It used to be said of Daniel Libeskind that he had risen from the avante-garde to the architectural establishment without ever having built a building. This was still almost true in the 1990s - as the architect is the first to acknowledge in this entertaining book - but not for very much longer. By the dawn of the new millennium, such thoughts were no more than forgotten footnotes to a dazzling career.
Appropriately, for a man destined to revolutionise his field, Libeskind was born into a Jewish family in a country that was undergoing its own revolution. In 1946, at the end of the Second World War, Poland was in the throes of an extraordinary rebirth.
Its 1939 frontiers had been moved west to the line of the Oder and Neisse rivers to give it 40,000 square miles of what had been Germany, while 70,000 square miles of what had been Poland in 1939 were surrendered to the Soviet Union.
It would be hard to imagine a more dramatic backdrop to the birth of a genius than the uprooting of his birthplace. Isn't a dramatic parallel already taking shape in the mind of the reader?

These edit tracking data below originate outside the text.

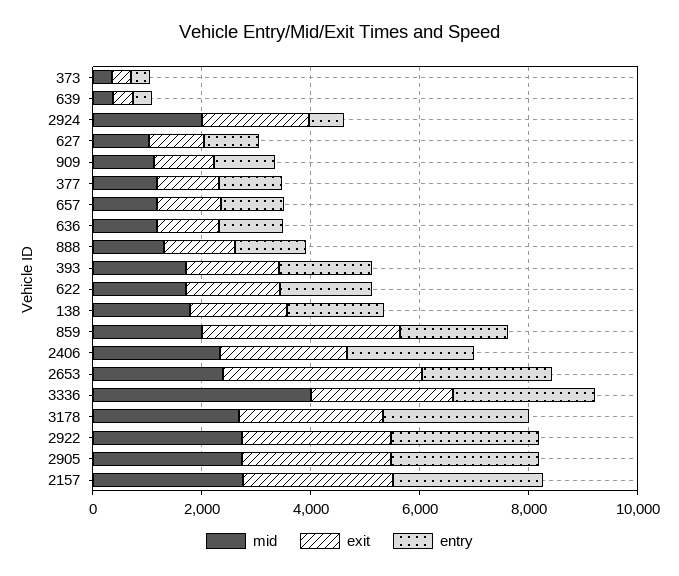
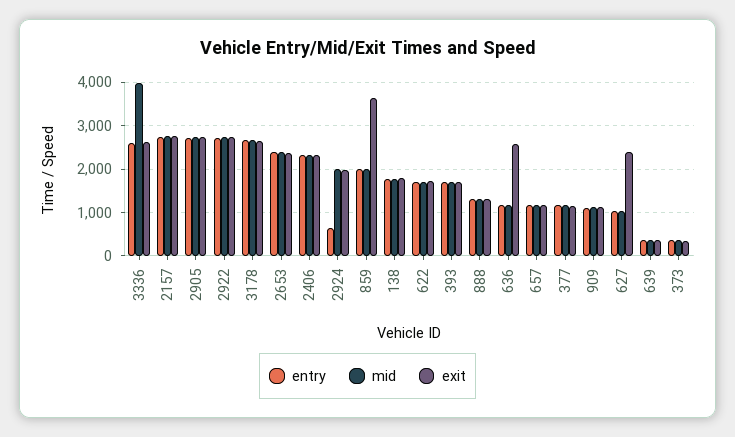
exit, 627: 1000 -> 2400
exit, 636: 1000 -> 2600
exit, 2653: 3500 -> 2400

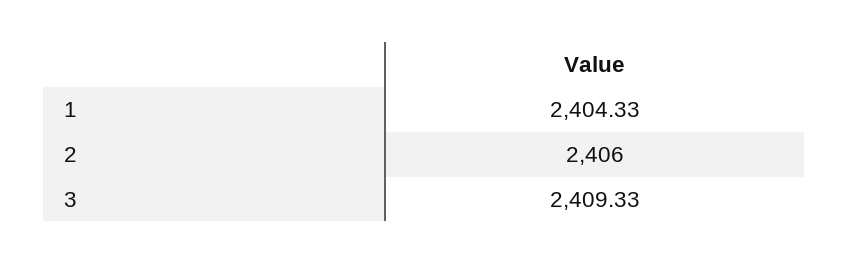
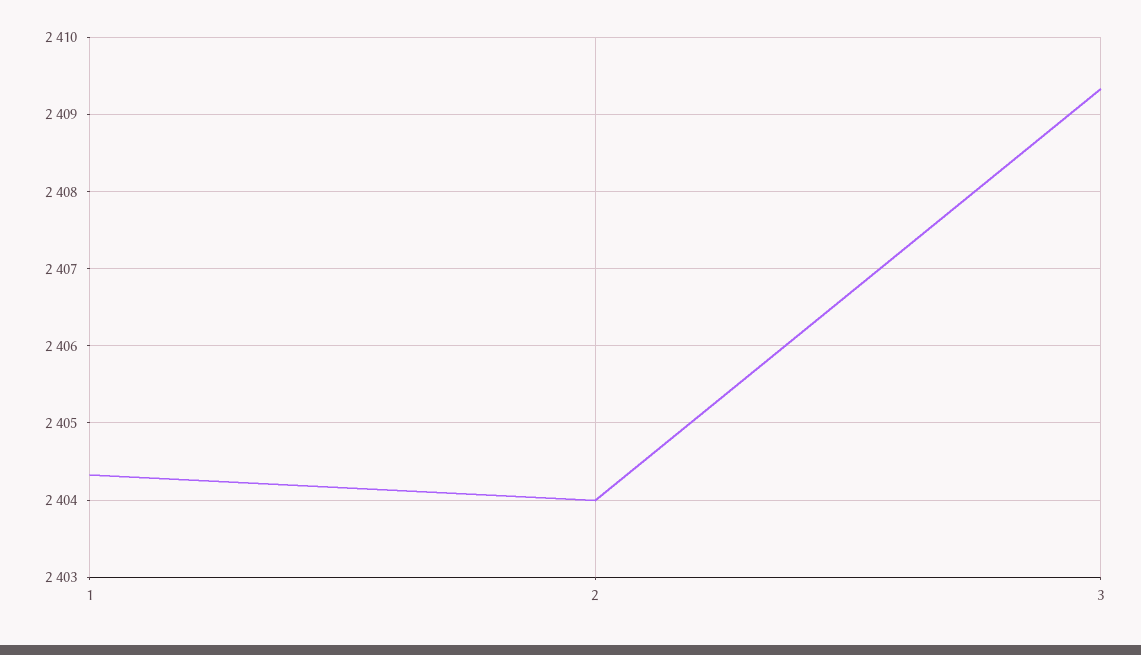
2: 2406 -> 2404

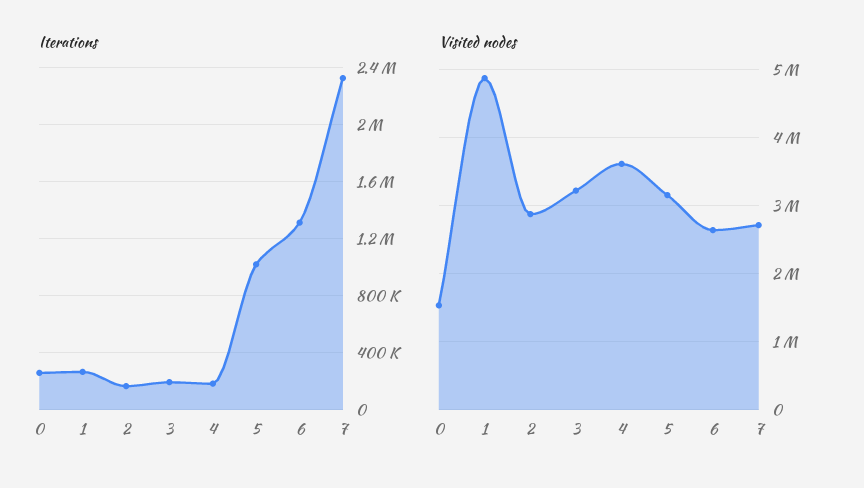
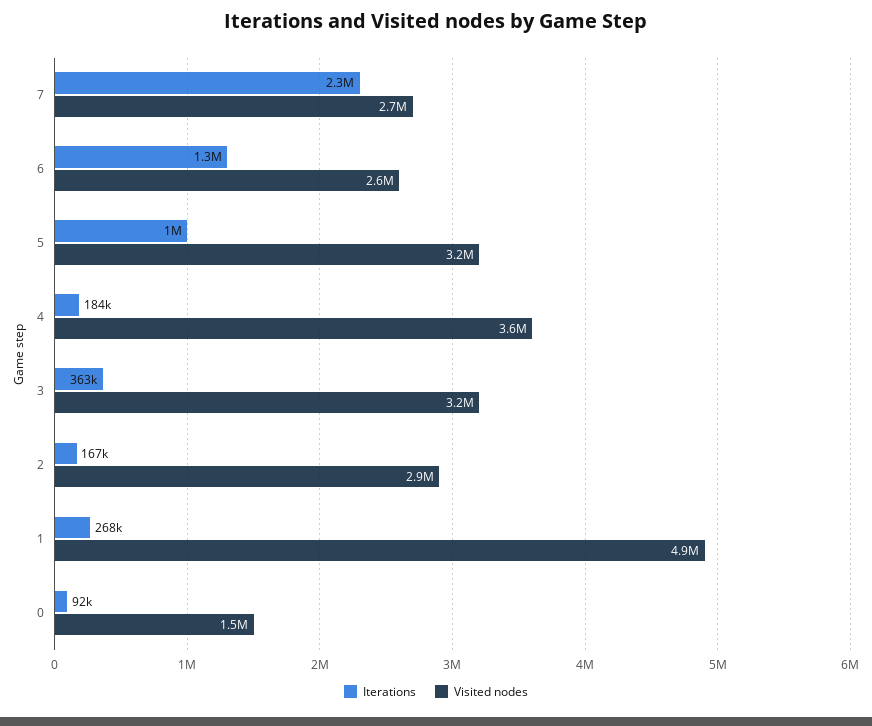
Iterations, 0: 250000 -> 92000
Iterations, 3: 200000 -> 363000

A link between the explosive character of Libeskind's built architecture and the circumstances of his birth?
Yes, there is just such a link, and it is made clear in this book when he writes: 'I've sought to create a different architecture, one that reflects an understanding of history after world catastrophes? I find myself drawn to explore what I call the void - the presence of an overwhelming emptiness? Born in the post-Holocaust world to parents who were both Holocaust survivors, I bring that history to bear on my work.' The strangest thing about this explanation is not so much that Libeskind does exactly what he says for the next 200 pages, but that he does so with such little success. Whatever the architect may say about the importance of history to his work, he is certainly a posthistorical figure himself, living in an eternal present, flirting with celebrities, quoting with approval Philip Johnson and Frank Lloyd Wright on the overriding importance of being able to get commissions, and criticising critics for having too much power.

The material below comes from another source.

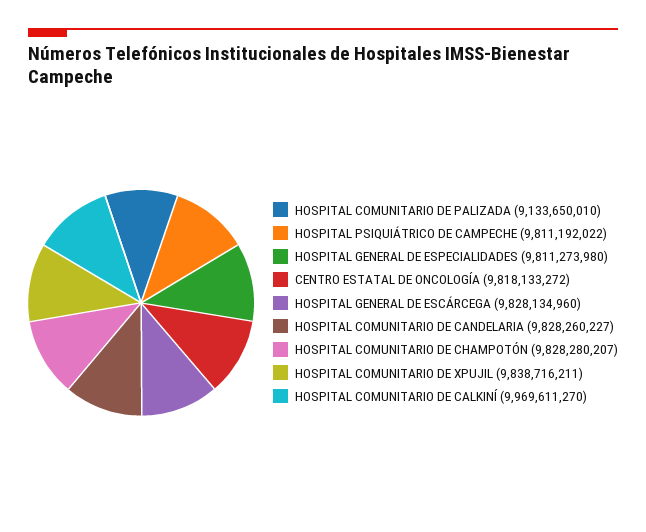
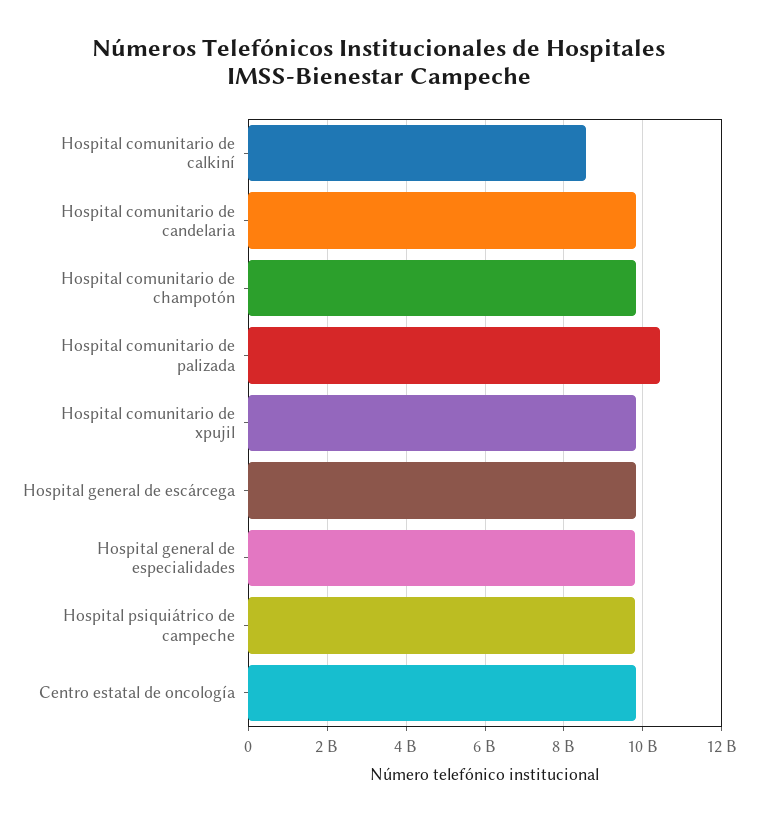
HOSPITAL COMUNITARIO DE PALIZADA: 9133650010 -> 10400000000
HOSPITAL COMUNITARIO DE CALKINÍ: 9969611270 -> 8600000000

The technique is more successful when it is applied to the 'adventures in life' promised by the title. Here, Libeskind uses a series of flashbacks, sewn into the episodic structure of the book, to tell the story of his early life and family. A visit to the 2002 Venice Biennale reminds him of an earlier voyage from Venice to Israel in 1957, which in turn reminds him of the night the Berlin Wall came down in 1989 - also witnessed by the Libeskind family.

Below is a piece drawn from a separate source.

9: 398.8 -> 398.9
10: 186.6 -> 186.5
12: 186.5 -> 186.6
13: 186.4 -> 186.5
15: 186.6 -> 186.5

These coincidences are occasionally pushed to extremes, especially in the case of the destruction of the World Trade Center, which happens - you've guessed it - 'only hours' after the public opening of the architect's Jewish Museum Berlin.
Nonetheless, further Libeskind moments come thick and fast as soon as he enters the lists to rebuild Ground Zero. He buries his head in his hands theatrically at the lectern and calls for memory and history, or perhaps just more Libeskind, to stop the epic commission falling into the hands of 'commercial' SOM. Who is really an authentic New Yorker becomes the next burning issue, and the doors of memory are opened upon the family Libeskind again.
This time it is 1959 and they are sailing into New York harbour after wandering from Poland through the USSR and back again, and then again to Israel and back again finally to New York, where they settle down. Happily - we hope - ever after.